At the same time, it was a goal in my life to prove that whatever my brothers could do, I could keep up. I had to keep up with them. My dad always pushed and encouraged me.
He was there at my t-ball practices, baseball games, softball games. He cheered me on at tennis matches, swim meets and (to his great horror) showed up at football games where I was a cheerleader. Cheerleading was the one activity that he did not want me to do.
My parents took me to games as a kid. We would sit in the 700 level of the Vet and I would read the latest book that my mom picked up for me earlier that day.
Dad would have the game on TV on Sunday afternoons and I would fall asleep.
My brothers would watch the games, both on TV and at the ballpark. They cared and loved it. I did not.
When I was around 10, my dad said his goal was for me not to hate baseball. I responded with something along the lines “I don’t hate baseball, but it’s boring to watch and awesome to play.”
In ’93, he started teaching me the game. Mom recognized that part of my problem was I could not follow along with what was happening. She noticed that I started to be interested in how rules affect outcomes.
She pushed my dad to teach me the rules and explain the game fully to me. I knew the basics. I have been playing some version of the game for about 6 or 7 years by then. My dad taught me the thought processes.
He explained why players shifted based on the count. Why infields move back if there is a runner on 1st with less than 2 outs. Why outfielders play close to the warning track at the end of the games, when their team is in the lead.
I learned the rules from various coaches. I learned how to play ball and watch it from my dad.
As a matter of fact, I credit/blame him for my love of the game today. All because of an afternoon at the ballpark at the age of 14 in ’96.
My oldest brother was getting ready to go off to college in Florida for the first time. He asked if he could go to one more game before he left for the year. Both my parents went and so did I.
At this point, I could watch about half the game before I needed to walk around for an inning or so and then I would be able to watch most of the rest.
As the game was starting, the Phillies announced their starting line-up. I looked at my dad and asked him who was playing 3rd. I did not recognize the name. His response changed baseball for me and took my toleration for the game into a love.

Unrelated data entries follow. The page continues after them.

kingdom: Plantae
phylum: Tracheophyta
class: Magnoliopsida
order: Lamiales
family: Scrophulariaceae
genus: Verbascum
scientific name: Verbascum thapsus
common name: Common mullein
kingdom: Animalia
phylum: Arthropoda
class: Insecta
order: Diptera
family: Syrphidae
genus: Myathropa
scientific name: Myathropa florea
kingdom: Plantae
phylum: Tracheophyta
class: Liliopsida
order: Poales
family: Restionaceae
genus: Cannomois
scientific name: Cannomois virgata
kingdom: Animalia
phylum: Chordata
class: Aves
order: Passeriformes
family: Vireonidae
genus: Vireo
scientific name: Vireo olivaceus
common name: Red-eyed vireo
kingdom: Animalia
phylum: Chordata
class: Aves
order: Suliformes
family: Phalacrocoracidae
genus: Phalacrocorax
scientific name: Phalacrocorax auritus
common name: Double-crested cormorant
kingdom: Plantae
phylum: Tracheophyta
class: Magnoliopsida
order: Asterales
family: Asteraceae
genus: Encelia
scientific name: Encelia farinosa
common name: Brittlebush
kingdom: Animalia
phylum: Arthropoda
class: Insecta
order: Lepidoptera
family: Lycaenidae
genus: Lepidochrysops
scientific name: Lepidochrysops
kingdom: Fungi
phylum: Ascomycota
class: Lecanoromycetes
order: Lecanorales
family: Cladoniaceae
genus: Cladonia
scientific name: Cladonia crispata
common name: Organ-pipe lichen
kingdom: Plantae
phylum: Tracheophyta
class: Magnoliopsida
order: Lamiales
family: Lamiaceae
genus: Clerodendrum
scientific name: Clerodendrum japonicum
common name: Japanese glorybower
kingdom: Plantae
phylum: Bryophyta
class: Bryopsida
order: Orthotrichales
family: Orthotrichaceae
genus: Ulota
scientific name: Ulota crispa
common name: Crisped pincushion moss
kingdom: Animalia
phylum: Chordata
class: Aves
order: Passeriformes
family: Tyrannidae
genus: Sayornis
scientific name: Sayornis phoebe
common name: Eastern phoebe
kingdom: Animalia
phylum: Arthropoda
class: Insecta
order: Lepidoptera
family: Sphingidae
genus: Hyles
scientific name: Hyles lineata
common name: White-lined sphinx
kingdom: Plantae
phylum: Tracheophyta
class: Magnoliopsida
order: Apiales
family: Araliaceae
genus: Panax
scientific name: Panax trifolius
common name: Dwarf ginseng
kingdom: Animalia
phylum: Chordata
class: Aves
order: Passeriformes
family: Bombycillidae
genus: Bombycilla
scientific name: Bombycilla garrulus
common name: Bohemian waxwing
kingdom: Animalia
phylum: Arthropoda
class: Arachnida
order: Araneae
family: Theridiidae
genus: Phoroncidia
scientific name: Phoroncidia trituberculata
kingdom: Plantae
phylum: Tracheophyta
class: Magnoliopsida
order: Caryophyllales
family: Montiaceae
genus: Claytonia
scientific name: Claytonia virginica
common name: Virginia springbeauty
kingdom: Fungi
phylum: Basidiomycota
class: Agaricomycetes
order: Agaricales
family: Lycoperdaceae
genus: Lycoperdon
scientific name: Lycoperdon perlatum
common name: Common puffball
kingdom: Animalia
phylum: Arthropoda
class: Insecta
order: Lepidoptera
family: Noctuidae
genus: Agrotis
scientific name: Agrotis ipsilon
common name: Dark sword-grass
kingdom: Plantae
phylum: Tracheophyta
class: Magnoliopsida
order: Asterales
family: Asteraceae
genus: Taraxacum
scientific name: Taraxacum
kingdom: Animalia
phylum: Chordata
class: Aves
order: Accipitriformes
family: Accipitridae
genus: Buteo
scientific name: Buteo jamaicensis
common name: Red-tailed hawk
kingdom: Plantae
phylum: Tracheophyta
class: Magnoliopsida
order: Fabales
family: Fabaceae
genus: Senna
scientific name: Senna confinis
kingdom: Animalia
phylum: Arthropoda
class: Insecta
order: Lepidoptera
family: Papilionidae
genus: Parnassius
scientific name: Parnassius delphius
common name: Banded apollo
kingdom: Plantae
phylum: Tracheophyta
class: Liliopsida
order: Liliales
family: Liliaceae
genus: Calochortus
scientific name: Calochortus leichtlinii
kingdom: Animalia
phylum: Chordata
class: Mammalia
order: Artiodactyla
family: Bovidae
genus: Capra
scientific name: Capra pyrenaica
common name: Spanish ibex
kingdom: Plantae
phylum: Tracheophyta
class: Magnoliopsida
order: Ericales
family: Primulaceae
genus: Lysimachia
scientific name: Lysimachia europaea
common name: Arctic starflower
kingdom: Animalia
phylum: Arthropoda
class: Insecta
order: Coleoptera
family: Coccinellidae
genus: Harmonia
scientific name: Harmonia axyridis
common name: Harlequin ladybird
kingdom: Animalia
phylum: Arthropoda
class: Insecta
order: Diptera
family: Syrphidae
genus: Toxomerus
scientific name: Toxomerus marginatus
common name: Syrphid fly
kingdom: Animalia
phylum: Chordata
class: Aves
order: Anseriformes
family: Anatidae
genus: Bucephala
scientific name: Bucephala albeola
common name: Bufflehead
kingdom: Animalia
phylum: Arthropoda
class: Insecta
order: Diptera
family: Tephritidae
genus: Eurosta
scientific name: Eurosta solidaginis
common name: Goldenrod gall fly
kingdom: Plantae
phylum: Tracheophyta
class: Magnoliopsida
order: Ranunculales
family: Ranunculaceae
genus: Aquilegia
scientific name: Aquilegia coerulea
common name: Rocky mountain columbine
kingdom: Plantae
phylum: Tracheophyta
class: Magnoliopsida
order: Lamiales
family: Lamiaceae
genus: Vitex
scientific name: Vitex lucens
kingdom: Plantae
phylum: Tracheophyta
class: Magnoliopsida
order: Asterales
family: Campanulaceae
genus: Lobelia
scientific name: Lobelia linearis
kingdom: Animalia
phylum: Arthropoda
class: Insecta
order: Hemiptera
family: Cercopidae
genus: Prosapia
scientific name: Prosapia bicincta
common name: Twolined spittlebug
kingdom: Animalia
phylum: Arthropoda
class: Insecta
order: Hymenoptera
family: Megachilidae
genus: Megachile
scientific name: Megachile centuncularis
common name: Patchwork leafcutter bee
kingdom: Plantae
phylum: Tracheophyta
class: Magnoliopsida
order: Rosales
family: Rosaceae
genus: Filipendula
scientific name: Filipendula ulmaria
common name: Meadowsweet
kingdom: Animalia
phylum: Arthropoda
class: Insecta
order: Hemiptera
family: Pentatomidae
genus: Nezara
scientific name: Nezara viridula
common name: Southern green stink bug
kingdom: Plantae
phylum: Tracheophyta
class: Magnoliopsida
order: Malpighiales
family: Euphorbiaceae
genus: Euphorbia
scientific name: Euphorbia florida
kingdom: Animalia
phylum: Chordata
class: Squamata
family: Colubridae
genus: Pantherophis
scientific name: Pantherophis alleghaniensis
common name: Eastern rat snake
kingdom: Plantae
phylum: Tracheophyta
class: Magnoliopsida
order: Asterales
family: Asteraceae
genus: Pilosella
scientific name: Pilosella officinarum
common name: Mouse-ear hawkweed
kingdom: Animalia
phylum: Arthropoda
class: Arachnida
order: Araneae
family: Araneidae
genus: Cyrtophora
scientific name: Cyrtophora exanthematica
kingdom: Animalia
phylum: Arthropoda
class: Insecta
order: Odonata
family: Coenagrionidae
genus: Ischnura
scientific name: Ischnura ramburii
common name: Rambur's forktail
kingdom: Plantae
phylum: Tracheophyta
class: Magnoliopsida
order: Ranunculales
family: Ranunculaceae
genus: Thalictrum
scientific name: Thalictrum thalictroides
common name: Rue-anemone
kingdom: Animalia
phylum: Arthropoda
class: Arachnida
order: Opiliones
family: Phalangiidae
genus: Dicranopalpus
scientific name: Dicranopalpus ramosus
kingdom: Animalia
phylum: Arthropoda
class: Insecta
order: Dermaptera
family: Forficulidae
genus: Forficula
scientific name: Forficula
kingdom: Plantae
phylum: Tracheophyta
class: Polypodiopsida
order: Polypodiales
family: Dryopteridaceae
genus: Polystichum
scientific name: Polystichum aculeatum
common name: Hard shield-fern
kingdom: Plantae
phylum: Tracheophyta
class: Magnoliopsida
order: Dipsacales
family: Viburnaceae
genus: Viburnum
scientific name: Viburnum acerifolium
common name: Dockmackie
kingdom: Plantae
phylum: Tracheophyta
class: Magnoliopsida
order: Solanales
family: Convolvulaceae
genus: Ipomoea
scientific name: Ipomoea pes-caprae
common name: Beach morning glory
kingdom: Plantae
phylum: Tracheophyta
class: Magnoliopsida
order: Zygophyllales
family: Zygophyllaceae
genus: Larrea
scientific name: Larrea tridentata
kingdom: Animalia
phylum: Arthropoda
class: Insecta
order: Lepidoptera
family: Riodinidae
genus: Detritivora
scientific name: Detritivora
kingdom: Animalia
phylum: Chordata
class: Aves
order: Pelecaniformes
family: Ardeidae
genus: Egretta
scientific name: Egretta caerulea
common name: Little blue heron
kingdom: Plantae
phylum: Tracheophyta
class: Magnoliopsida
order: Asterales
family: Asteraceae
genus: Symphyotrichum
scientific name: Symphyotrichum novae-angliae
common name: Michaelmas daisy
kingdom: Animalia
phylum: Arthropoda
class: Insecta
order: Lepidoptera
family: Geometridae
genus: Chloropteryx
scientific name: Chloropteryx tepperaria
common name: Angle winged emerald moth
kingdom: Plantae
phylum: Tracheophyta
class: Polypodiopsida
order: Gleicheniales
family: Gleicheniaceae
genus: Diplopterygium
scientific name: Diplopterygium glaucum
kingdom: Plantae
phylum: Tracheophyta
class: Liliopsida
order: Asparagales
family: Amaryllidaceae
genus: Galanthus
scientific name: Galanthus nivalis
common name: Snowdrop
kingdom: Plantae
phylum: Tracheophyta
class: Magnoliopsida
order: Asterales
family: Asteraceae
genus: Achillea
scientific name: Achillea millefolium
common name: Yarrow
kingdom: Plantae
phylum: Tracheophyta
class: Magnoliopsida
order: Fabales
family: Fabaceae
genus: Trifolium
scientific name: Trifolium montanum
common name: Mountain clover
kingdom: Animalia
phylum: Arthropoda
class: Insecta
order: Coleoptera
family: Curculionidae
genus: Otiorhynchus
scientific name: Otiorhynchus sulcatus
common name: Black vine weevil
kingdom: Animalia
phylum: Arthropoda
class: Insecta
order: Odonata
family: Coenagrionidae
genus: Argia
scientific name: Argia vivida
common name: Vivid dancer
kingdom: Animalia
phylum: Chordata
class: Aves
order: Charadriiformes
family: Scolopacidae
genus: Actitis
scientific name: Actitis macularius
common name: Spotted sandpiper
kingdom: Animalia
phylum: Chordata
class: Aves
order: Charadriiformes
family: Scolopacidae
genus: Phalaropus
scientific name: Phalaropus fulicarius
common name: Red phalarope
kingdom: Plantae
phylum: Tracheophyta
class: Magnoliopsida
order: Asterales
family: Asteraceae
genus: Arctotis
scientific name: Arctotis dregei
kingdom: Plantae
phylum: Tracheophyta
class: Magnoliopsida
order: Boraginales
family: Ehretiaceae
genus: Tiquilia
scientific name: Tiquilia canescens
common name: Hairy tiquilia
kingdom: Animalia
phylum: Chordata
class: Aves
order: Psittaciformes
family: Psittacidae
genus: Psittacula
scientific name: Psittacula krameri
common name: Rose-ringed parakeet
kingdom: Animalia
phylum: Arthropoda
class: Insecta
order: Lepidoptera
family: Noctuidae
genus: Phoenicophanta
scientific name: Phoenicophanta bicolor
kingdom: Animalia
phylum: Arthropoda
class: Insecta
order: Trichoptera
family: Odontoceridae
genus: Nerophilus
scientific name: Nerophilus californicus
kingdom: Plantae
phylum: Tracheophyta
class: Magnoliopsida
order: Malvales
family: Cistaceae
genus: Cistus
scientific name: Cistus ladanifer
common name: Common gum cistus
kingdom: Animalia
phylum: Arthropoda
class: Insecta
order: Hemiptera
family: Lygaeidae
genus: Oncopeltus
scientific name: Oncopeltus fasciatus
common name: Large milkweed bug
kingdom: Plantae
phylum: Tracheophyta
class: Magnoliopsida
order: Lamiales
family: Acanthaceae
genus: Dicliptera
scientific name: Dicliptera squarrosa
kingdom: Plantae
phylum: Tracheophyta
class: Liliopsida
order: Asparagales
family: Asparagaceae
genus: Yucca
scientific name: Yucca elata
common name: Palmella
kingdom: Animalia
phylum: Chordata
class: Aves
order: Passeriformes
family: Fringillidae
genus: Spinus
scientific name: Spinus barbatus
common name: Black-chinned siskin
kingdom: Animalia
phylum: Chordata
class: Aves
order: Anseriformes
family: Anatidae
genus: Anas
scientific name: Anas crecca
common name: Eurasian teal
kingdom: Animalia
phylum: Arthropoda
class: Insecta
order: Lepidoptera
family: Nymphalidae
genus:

“Oh, him. That’s Scott Rolen. He’s a kid that they just brought up to play third. Watch him. I think you’re really going to like him.”
Wow. Dad was right on the mark there.
Within two seasons, my family and I would spend many summer days at the Vet. It became a normal thing for us to go early and stay a few hours after the game for me to try to get autographs.
My dad would sit in the car and wait. He would park the car and watch me from inside it. Never complaining, always watching. As soon as I climbed in, he would ask me “Who did you get today?”
As the years went on, the games that I went to with just my dad became less and less. I valued those games, which were often the ones when Scott Rolen came back in town.
He even taught me how to heckle the players and the umpires, a very important skill.
I loved being at the ballpark with my dad. It was something that we shared and could both enjoy. And I can honestly say, “Dad, baseball is not something that I hate. As a matter of fact, it’s something I love.”